#### TASK PROMPT:
Going through the entries below, count each line that holds "CAMADD" and give only the total.

GIVEN INFORMATION below:

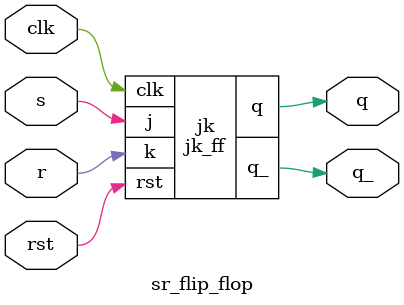
<source format=v>
module jk_ff(
	input clk,
	output reg q, 
	output reg q_,
	input j, 
	input k,
	input rst
);
	reg t1, t2;
	always @(posedge clk)
	begin
		if(rst==0)
		begin
			q = 0;
			q_ = 1;
		end

		if(j==1 && k==0)
		begin
			q = 1;
			q_ = 0;
		end

		else if(j==0 && k==1)
		begin
			q = 0;
			q_ = 1;
		end
	end

endmodule 

module sr_flip_flop(
	input clk,
	output q, 
	output q_,
	input s, 
	input r,
	input rst
);
	
	jk_ff jk(clk, q, q_, s, r, rst);

endmodule 
</source>
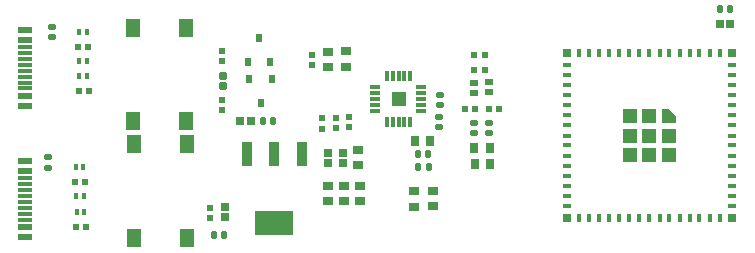
<source format=gbr>
%FSTAX23Y23*%
%MOIN*%
%SFA1B1*%

%IPPOS*%
%AMD13*
4,1,8,0.015200,0.005300,-0.015200,0.005300,-0.016500,0.004000,-0.016500,-0.004000,-0.015200,-0.005300,0.015200,-0.005300,0.016500,-0.004000,0.016500,0.004000,0.015200,0.005300,0.0*
1,1,0.002657,0.015200,0.004000*
1,1,0.002657,-0.015200,0.004000*
1,1,0.002657,-0.015200,-0.004000*
1,1,0.002657,0.015200,-0.004000*
%
%AMD14*
4,1,8,-0.005300,0.015200,-0.005300,-0.015200,-0.004000,-0.016500,0.004000,-0.016500,0.005300,-0.015200,0.005300,0.015200,0.004000,0.016500,-0.004000,0.016500,-0.005300,0.015200,0.0*
1,1,0.002657,-0.004000,0.015200*
1,1,0.002657,-0.004000,-0.015200*
1,1,0.002657,0.004000,-0.015200*
1,1,0.002657,0.004000,0.015200*
%
%AMD17*
4,1,8,-0.014200,0.009400,-0.014200,-0.009400,-0.011000,-0.012600,0.011000,-0.012600,0.014200,-0.009400,0.014200,0.009400,0.011000,0.012600,-0.011000,0.012600,-0.014200,0.009400,0.0*
1,1,0.006299,-0.011000,0.009400*
1,1,0.006299,-0.011000,-0.009400*
1,1,0.006299,0.011000,-0.009400*
1,1,0.006299,0.011000,0.009400*
%
%AMD24*
4,1,8,-0.008000,-0.011800,0.008000,-0.011800,0.010600,-0.009200,0.010600,0.009200,0.008000,0.011800,-0.008000,0.011800,-0.010600,0.009200,-0.010600,-0.009200,-0.008000,-0.011800,0.0*
1,1,0.005315,-0.008000,-0.009200*
1,1,0.005315,0.008000,-0.009200*
1,1,0.005315,0.008000,0.009200*
1,1,0.005315,-0.008000,0.009200*
%
%AMD27*
4,1,8,0.011800,-0.008000,0.011800,0.008000,0.009200,0.010600,-0.009200,0.010600,-0.011800,0.008000,-0.011800,-0.008000,-0.009200,-0.010600,0.009200,-0.010600,0.011800,-0.008000,0.0*
1,1,0.005315,0.009200,-0.008000*
1,1,0.005315,0.009200,0.008000*
1,1,0.005315,-0.009200,0.008000*
1,1,0.005315,-0.009200,-0.008000*
%
%AMD31*
4,1,8,-0.012000,0.009900,-0.012000,-0.009900,-0.010300,-0.011600,0.010300,-0.011600,0.012000,-0.009900,0.012000,0.009900,0.010300,0.011600,-0.010300,0.011600,-0.012000,0.009900,0.0*
1,1,0.003484,-0.010300,0.009900*
1,1,0.003484,-0.010300,-0.009900*
1,1,0.003484,0.010300,-0.009900*
1,1,0.003484,0.010300,0.009900*
%
%AMD32*
4,1,8,0.009400,0.014200,-0.009400,0.014200,-0.012600,0.011000,-0.012600,-0.011000,-0.009400,-0.014200,0.009400,-0.014200,0.012600,-0.011000,0.012600,0.011000,0.009400,0.014200,0.0*
1,1,0.006299,0.009400,0.011000*
1,1,0.006299,-0.009400,0.011000*
1,1,0.006299,-0.009400,-0.011000*
1,1,0.006299,0.009400,-0.011000*
%
%AMD33*
4,1,8,0.013200,-0.008900,0.013200,0.008900,0.010200,0.011800,-0.010200,0.011800,-0.013200,0.008900,-0.013200,-0.008900,-0.010200,-0.011800,0.010200,-0.011800,0.013200,-0.008900,0.0*
1,1,0.005906,0.010200,-0.008900*
1,1,0.005906,0.010200,0.008900*
1,1,0.005906,-0.010200,0.008900*
1,1,0.005906,-0.010200,-0.008900*
%
G04~CAMADD=13~8~0.0~0.0~330.7~106.3~13.3~0.0~15~0.0~0.0~0.0~0.0~0~0.0~0.0~0.0~0.0~0~0.0~0.0~0.0~0.0~330.7~106.3*
%ADD13D13*%
G04~CAMADD=14~8~0.0~0.0~330.7~106.3~13.3~0.0~15~0.0~0.0~0.0~0.0~0~0.0~0.0~0.0~0.0~0~0.0~0.0~0.0~90.0~106.0~330.0*
%ADD14D14*%
%ADD15R,0.127952X0.084645*%
%ADD16R,0.037401X0.084645*%
G04~CAMADD=17~8~0.0~0.0~252.0~283.5~31.5~0.0~15~0.0~0.0~0.0~0.0~0~0.0~0.0~0.0~0.0~0~0.0~0.0~0.0~90.0~284.0~253.0*
%ADD17D17*%
%ADD18R,0.015748X0.031496*%
%ADD19R,0.047244X0.047244*%
%ADD21R,0.031496X0.015748*%
%ADD22R,0.031496X0.031496*%
%ADD23R,0.051000X0.061000*%
G04~CAMADD=24~8~0.0~0.0~212.6~236.2~26.6~0.0~15~0.0~0.0~0.0~0.0~0~0.0~0.0~0.0~0.0~0~0.0~0.0~0.0~180.0~212.0~236.0*
%ADD24D24*%
%ADD25R,0.023622X0.021260*%
%ADD26R,0.035433X0.027559*%
G04~CAMADD=27~8~0.0~0.0~212.6~236.2~26.6~0.0~15~0.0~0.0~0.0~0.0~0~0.0~0.0~0.0~0.0~0~0.0~0.0~0.0~270.0~236.0~212.0*
%ADD27D27*%
%ADD28R,0.023622X0.031496*%
%ADD29R,0.027559X0.035433*%
%ADD30R,0.021260X0.023622*%
G04~CAMADD=31~8~0.0~0.0~232.3~240.2~17.4~0.0~15~0.0~0.0~0.0~0.0~0~0.0~0.0~0.0~0.0~0~0.0~0.0~0.0~90.0~240.0~232.0*
%ADD31D31*%
G04~CAMADD=32~8~0.0~0.0~252.0~283.5~31.5~0.0~15~0.0~0.0~0.0~0.0~0~0.0~0.0~0.0~0.0~0~0.0~0.0~0.0~0.0~252.0~283.5*
%ADD32D32*%
G04~CAMADD=33~8~0.0~0.0~236.2~263.8~29.5~0.0~15~0.0~0.0~0.0~0.0~0~0.0~0.0~0.0~0.0~0~0.0~0.0~0.0~270.0~264.0~236.0*
%ADD33D33*%
%ADD34R,0.045275X0.023228*%
%ADD35R,0.045275X0.011732*%
%ADD36R,0.012000X0.022000*%
%ADD76R,0.049606X0.049606*%
%LNesp32_paste_top-1*%
%LPD*%
G36*
X02375Y00624D02*
Y00671D01*
X02398*
X02422Y00647*
Y00624*
X02375*
G37*
G54D13*
X01573Y00744D03*
Y00724D03*
Y00704D03*
Y00685D03*
Y00665D03*
X0142D03*
Y00685D03*
Y00704D03*
Y00724D03*
Y00744D03*
G54D14*
X01457Y0078D03*
X01477D03*
X01497D03*
X01516D03*
X01536D03*
Y00628D03*
X01516D03*
X01497D03*
X01477D03*
X01457D03*
G54D15*
X01083Y00292D03*
G54D16*
X00993Y0052D03*
X01083D03*
X01174D03*
G54D17*
X0092Y0031D03*
Y00345D03*
X01312Y00524D03*
Y00489D03*
X01262Y0049D03*
Y00525D03*
G54D18*
X025Y00858D03*
X02567Y00307D03*
X02534D03*
X025D03*
X02467D03*
X02434D03*
X024D03*
X02367D03*
X02333D03*
X023D03*
X02266D03*
X02233D03*
X02199D03*
X02166D03*
X02132D03*
X02099D03*
Y00858D03*
X02132D03*
X02166D03*
X02199D03*
X02233D03*
X02266D03*
X023D03*
X02333D03*
X02367D03*
X024D03*
X02434D03*
X02467D03*
X02534D03*
X02567D03*
G54D19*
X02333Y00647D03*
X02268D03*
Y00582D03*
Y00517D03*
X02333D03*
X02398D03*
Y00582D03*
X02333D03*
G54D21*
X02609Y00816D03*
Y00783D03*
Y0075D03*
Y00716D03*
Y00683D03*
Y00649D03*
Y00616D03*
Y00582D03*
Y00549D03*
Y00515D03*
Y00482D03*
Y00448D03*
Y00415D03*
Y00381D03*
Y00348D03*
X02058D03*
Y00381D03*
Y00415D03*
Y00448D03*
Y00482D03*
Y00515D03*
Y00549D03*
Y00582D03*
Y00616D03*
Y00649D03*
Y00683D03*
Y00716D03*
Y0075D03*
Y00783D03*
Y00816D03*
G54D22*
X02058Y00307D03*
X02609D03*
X02058Y00858D03*
X02609D03*
G54D23*
X00793Y00241D03*
X00616D03*
Y00554D03*
X00793D03*
X00613Y00942D03*
Y00629D03*
X0079Y00942D03*
Y00629D03*
G54D24*
X00916Y0025D03*
X00882D03*
X01597Y00476D03*
X01563D03*
X01596Y00519D03*
X01562D03*
X01046Y0063D03*
X0108D03*
X02568Y01003D03*
X02602D03*
G54D25*
X00868Y00308D03*
Y00342D03*
X00909Y00668D03*
Y00702D03*
X01331Y00645D03*
Y00611D03*
X01209Y00816D03*
Y0085D03*
X00909Y0083D03*
Y00864D03*
X01243Y00639D03*
Y00605D03*
X01288Y00641D03*
Y00607D03*
G54D26*
X01321Y00812D03*
Y00864D03*
X01369Y00415D03*
Y00364D03*
X01261Y00363D03*
Y00414D03*
X01315Y00415D03*
Y00364D03*
X01363Y00535D03*
Y00484D03*
X01549Y00345D03*
Y00396D03*
X01612Y00397D03*
Y00346D03*
X01261Y00861D03*
Y0081D03*
G54D27*
X01633Y00643D03*
Y00609D03*
X0175Y00623D03*
Y00589D03*
X01799Y00625D03*
Y00591D03*
X01634Y00684D03*
Y00718D03*
X00341Y0091D03*
Y00944D03*
X00329Y00509D03*
Y00475D03*
G54D28*
X01038Y0069D03*
X01075Y0077D03*
X01D03*
X01033Y00907D03*
X00996Y00827D03*
X0107D03*
G54D29*
X0175Y0054D03*
X01802D03*
X01751Y00488D03*
X01803D03*
X01552Y00565D03*
X01603D03*
G54D30*
X01799Y00672D03*
X01833D03*
X01719Y0067D03*
X01753D03*
X01784Y00801D03*
X0175D03*
X01784Y00849D03*
X0175D03*
X00462Y00878D03*
X00428D03*
X00431Y00731D03*
X00465D03*
X00455Y00278D03*
X00453Y00428D03*
X00421Y00278D03*
X00419Y00428D03*
G54D31*
X0175Y00756D03*
Y00723D03*
X018Y00759D03*
Y00727D03*
G54D32*
X0097Y00629D03*
X01005D03*
X02569Y00953D03*
X02603D03*
G54D33*
X00913Y00782D03*
Y00748D03*
G54D34*
X00251Y00934D03*
Y00682D03*
Y00713D03*
Y00902D03*
X00253Y00496D03*
Y00244D03*
Y00276D03*
Y00465D03*
G54D35*
X00251Y00876D03*
Y00739D03*
Y00758D03*
Y00857D03*
Y00837D03*
Y00778D03*
Y00798D03*
Y00817D03*
X00253Y0038D03*
Y00439D03*
Y00301D03*
Y00321D03*
Y0042D03*
Y004D03*
Y00341D03*
Y00361D03*
G54D36*
X00448Y00379D03*
X00423D03*
X00432Y0078D03*
X00457D03*
X00432Y0083D03*
X00457D03*
X00458Y00926D03*
X00449Y00328D03*
X00446Y00477D03*
X00424Y00328D03*
X00433Y00926D03*
X00421Y00477D03*
G54D76*
X01497Y00704D03*
M02*
</source>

End of GIVEN INFORMATION.

#### RESULT OF THE TASK:
8